Alternatively, you could think of minimizing the "optical flow" of the viewport in some sense. This actually works out to the same metric up to scaling - panning by x without zooming, everything is just displaced by x/y (i.e. the shift as a fraction of the viewport). Zooming by a factor k moves a pixel at (u,v) to (k*u,k*v), a displacement of (u,v)*(k-1). If we go from a side length of y to y+dy, this is (u,v)*dy/y, so depending how exactly we average the displacements this is some constant times dy/y.

Then the geodesics you want are just the horocycles, circles with centers at y=0, although you need to do a little work to compute the motion along the curve. Once you have the arc, from θ_0 to θ_1, the total time should come from integrating dtheta/y = dθ/sin(θ), so to be exact you'd have to invert t = ln(csc(θ)-cot(θ)), so it's probably better to approximate. edit: mathematica is telling me this works out to θ = atan2(1-2*e^(2t), 2*e^t) which is not so bad at all.

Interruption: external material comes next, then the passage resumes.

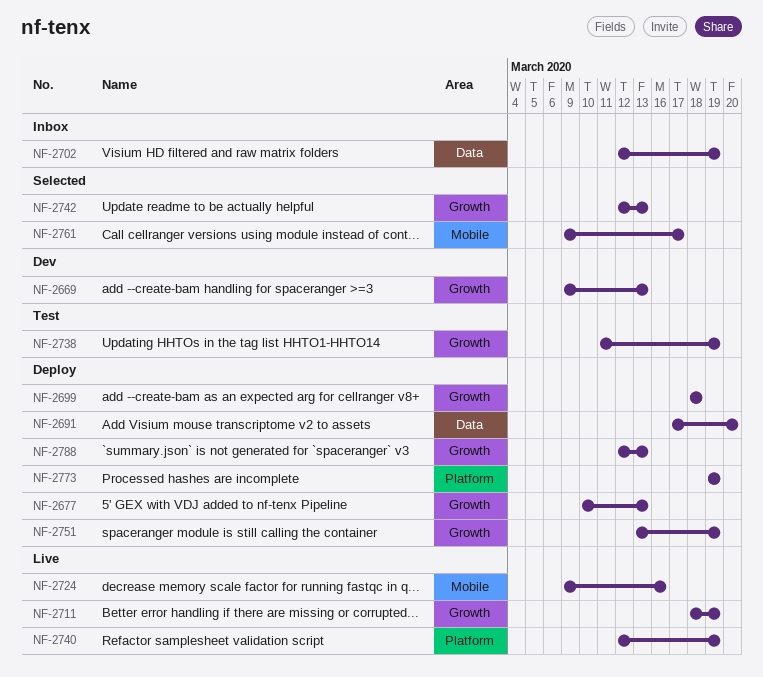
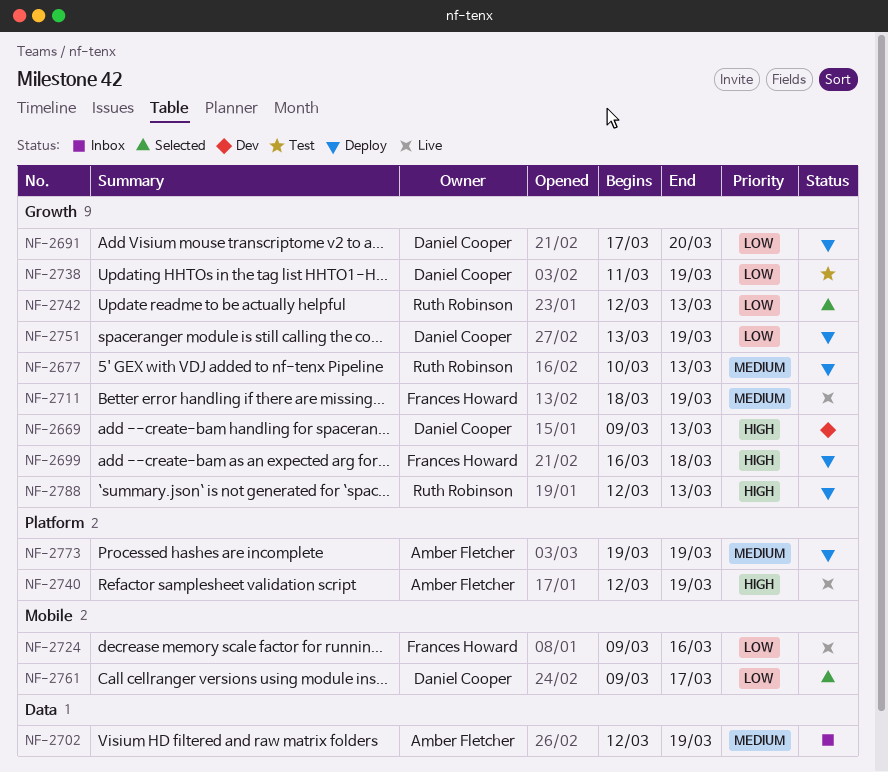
NF-2691, label: Data -> Growth
NF-2699, start: Mar 18 -> Mar 16

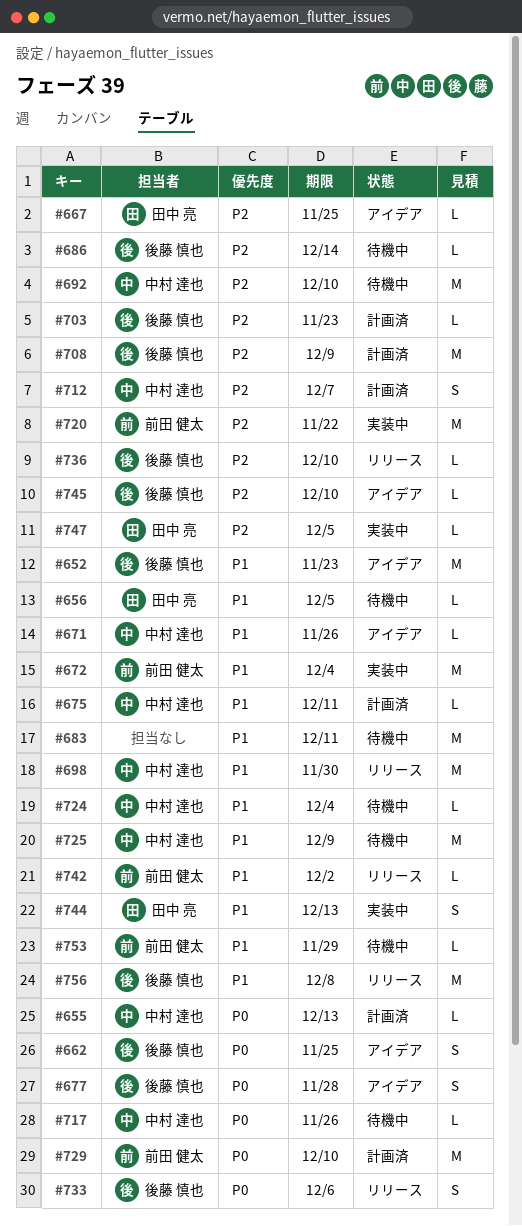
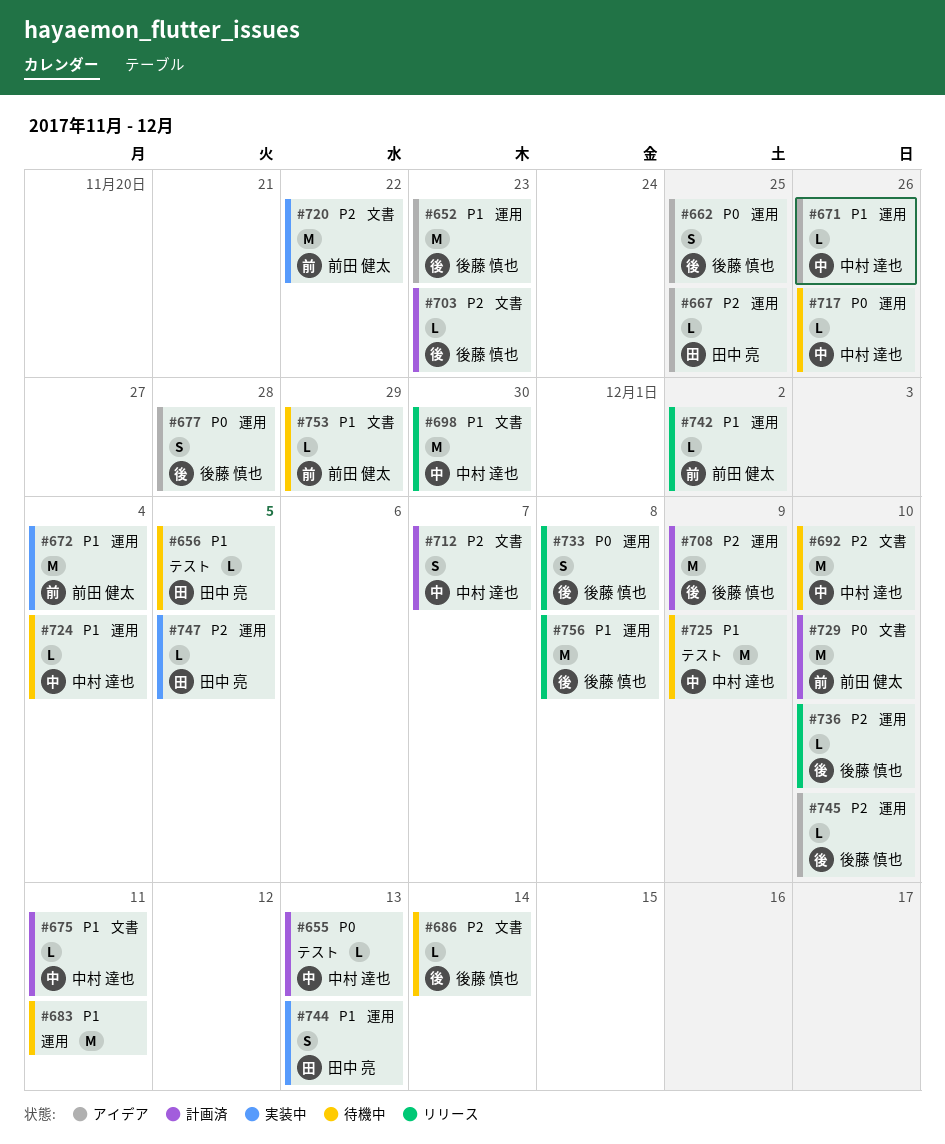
#733, due: Dec 6 -> Dec 8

Comparing with the "blub space" logic, I think the effective metric there is ds^2 = dz^2 + (z+1)^2 dx^2, polar coordinates where z=1/y is the zoom level, which (using dz=dy/y^2) works out to ds^2 = dy^2/y^4 + dx^2*(1/y^2 + ...). I guess this means the existing implementation spends much more time panning at high zoom levels compared to the hyperbolic model, since zooming from 4x to 2x costs twice as much as 2x to 1x despite being visually the same.